We know that George Bush (both of them) and the Republican power players don't give a rats ass about anybody that isn't a millionaire. They think the economy is booming because it is for the only people they see or talk to, yes, the millionaires. Yes Bush and his "advisors" are out of touch with 95% of the American people. His health care "fix" is just the latest example of how clueless and out of touch they are and one can only wonder if they think the American public is really stupid or if they are really that clueless and out of touch. That is the subject of Paul Krugman's commentary today,
Gold-Plated Indifference
President Bush’s Saturday radio address was devoted to health care, and officials have put out the word that the subject will be a major theme in tomorrow’s State of the Union address. Mr. Bush’s proposal won’t go anywhere. But it’s still worth looking at his remarks, because of what they say about him and his advisers.

On the radio, Mr. Bush suggested that we should “treat health insurance more like home ownership.” He went on to say that “the current tax code encourages home ownership by allowing you to deduct the interest on your mortgage from your taxes. We can reform the tax code, so that it provides a similar incentive for you to buy health insurance.”

Wow. Those are the words of someone with no sense of what it’s like to be uninsured.

Going without health insurance isn’t like deciding to rent an apartment instead of buying a house. It’s a terrifying experience, which most people endure only if they have no alternative. The uninsured don’t need an “incentive” to buy insurance; they need something that makes getting insurance possible.
I must admit that De Krugman is perhaps a bit out of touch as well. There is nothing terrifying about making the decision to rent an apartment instead of buying a house. There are some of us who simply don't want a house. But I digress. As Krugman points out Bush's proposal is absurd because it will have no impact on the majority of those without health insurance. Once again the question, how dumb are they or how dumb do they thin the American people are?
Most people without health insurance have low incomes, and just can’t afford the premiums. And making premiums tax-deductible is almost worthless to workers whose income puts them in a low tax bracket.

Of those uninsured who aren’t low-income, many can’t get coverage because of pre-existing conditions — everything from diabetes to a long-ago case of jock itch. Again, tax deductions won’t solve their problem.

The only people the Bush plan might move out of the ranks of the uninsured are the people we’re least concerned about — affluent, healthy Americans who choose voluntarily not to be insured. At most, the Bush plan might induce some of those people to buy insurance, while in the process — whaddya know — giving many other high-income individuals yet another tax break.

While proposing this high-end tax break, Mr. Bush is also proposing a tax increase — not on the wealthy, but on workers who, he thinks, have too much health insurance. The tax code, he said, “unwisely encourages workers to choose overly expensive, gold-plated plans. The result is that insurance premiums rise, and many Americans cannot afford the coverage they need.”

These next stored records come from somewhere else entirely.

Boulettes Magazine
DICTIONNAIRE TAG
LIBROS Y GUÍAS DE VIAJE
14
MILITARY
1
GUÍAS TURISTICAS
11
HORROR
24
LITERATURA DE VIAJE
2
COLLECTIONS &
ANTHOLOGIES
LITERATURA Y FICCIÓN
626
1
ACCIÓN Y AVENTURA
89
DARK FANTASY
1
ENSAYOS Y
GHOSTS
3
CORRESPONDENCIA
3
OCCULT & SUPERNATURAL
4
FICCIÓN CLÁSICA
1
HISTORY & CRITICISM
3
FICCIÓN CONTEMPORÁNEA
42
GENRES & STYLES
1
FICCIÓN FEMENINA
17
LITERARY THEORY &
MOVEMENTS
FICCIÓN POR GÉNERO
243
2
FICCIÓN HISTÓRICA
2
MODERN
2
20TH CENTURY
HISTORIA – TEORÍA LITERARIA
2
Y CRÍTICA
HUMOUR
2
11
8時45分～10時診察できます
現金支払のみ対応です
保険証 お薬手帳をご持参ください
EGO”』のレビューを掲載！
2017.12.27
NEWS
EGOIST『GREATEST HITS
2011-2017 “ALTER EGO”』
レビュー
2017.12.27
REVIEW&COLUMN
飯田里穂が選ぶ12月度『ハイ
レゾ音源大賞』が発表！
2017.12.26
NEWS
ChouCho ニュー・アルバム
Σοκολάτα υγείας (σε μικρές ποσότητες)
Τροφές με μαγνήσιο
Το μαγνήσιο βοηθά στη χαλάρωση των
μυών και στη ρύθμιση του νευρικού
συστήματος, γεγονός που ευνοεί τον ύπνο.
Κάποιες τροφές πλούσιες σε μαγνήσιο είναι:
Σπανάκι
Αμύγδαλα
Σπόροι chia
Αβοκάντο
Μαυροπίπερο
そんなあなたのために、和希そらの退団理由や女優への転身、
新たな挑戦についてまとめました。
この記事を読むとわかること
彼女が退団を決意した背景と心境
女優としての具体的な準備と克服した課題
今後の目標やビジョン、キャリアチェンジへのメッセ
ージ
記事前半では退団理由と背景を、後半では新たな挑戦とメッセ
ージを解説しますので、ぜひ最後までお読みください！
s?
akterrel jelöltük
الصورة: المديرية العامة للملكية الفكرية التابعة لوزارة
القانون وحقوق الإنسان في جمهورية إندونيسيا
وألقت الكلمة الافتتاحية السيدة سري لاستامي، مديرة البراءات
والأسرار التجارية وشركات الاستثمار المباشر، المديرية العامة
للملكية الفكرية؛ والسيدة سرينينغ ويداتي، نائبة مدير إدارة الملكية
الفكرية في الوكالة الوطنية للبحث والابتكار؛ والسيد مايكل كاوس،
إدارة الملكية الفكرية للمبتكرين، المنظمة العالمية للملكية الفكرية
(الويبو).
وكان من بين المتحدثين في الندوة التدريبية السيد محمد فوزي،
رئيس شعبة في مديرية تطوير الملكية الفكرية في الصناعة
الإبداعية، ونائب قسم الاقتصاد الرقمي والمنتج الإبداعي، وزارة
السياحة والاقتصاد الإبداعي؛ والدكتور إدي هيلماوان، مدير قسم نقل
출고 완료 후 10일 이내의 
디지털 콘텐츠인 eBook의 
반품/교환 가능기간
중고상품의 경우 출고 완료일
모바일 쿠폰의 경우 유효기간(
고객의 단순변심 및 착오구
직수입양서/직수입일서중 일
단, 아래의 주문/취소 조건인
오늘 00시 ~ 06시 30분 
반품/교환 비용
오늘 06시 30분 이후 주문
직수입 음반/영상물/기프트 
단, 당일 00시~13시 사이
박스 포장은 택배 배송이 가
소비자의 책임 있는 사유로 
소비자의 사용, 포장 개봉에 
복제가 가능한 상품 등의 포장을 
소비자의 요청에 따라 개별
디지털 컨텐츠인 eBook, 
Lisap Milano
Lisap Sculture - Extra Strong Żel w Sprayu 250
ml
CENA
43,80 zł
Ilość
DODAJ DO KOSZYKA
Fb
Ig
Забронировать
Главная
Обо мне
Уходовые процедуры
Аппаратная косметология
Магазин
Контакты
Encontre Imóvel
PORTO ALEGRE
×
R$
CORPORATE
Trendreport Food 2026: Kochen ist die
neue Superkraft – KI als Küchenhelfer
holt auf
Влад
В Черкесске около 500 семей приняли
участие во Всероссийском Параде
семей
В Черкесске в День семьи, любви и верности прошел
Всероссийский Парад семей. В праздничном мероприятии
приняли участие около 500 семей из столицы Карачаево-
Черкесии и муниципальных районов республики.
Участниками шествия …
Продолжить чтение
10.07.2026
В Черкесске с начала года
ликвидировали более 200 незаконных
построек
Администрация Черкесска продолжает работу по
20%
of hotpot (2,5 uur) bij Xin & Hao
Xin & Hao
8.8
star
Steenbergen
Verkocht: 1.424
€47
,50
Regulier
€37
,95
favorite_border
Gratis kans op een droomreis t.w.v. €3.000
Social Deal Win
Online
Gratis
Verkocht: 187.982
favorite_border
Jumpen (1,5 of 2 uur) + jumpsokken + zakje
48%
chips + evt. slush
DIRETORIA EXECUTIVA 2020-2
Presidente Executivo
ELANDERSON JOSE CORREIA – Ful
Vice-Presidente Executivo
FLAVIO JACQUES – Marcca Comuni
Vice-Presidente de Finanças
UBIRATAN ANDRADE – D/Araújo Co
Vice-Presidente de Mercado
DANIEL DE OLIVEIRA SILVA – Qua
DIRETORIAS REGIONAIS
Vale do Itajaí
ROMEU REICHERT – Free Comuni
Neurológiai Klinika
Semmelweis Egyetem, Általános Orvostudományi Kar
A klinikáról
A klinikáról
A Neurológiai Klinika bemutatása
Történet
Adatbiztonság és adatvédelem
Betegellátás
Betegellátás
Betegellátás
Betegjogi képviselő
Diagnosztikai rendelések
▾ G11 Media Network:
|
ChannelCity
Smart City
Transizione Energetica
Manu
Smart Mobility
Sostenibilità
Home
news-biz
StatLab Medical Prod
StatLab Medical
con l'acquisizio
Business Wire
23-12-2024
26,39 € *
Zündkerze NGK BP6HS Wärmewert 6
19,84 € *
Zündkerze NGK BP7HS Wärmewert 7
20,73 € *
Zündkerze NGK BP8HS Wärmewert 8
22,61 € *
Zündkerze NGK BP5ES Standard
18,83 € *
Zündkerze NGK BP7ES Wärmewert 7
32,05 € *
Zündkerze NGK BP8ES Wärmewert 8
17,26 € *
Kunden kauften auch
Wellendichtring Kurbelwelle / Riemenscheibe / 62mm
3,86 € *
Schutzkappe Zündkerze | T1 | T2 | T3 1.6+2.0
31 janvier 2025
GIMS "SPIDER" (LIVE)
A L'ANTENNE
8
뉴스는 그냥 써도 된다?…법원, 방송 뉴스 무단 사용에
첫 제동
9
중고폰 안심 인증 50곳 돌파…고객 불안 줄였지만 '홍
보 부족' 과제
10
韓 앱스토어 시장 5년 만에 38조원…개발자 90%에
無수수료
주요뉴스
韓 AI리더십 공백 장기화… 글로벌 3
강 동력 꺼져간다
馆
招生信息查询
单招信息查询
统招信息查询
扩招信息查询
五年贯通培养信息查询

Again, wow. No economic analysis I’m aware of says that when Peter chooses a good health plan, he raises Paul’s premiums. And look at the condescension. Will all those who think they have “gold plated” health coverage please raise their hands?

According to press reports, the actual plan is to penalize workers with relatively generous insurance coverage. Just to be clear, we’re not talking about the wealthy; we’re talking about ordinary workers who have managed to negotiate better-than-average health plans.
So of course what Mr Bush's health care plan really is is another tax break for the wealthiest Americans while shafting those who work.

Now I am a firm believer in the free market system but their are places where it doesn't work and regulation is required or we will return to feudalism. But to the laissez-faire Republicans the free market is the solution to everything.
Mr. Bush, on the other hand, is still peddling the fantasy that the free market, with a little help from tax cuts, solves all problems.

What’s really striking about Mr. Bush’s remarks, however, is the tone. The stuff about providing “incentives” to buy insurance, the sneering description of good coverage as “gold plated,” is right-wing think-tank jargon. In the past Mr. Bush’s speechwriters might have found less offensive language; now, they’re not even trying to hide his fundamental indifference to the plight of less-fortunate Americans.
So, are they clueless, indifferent or out of touch. If you answered all of the above you would probably be correct.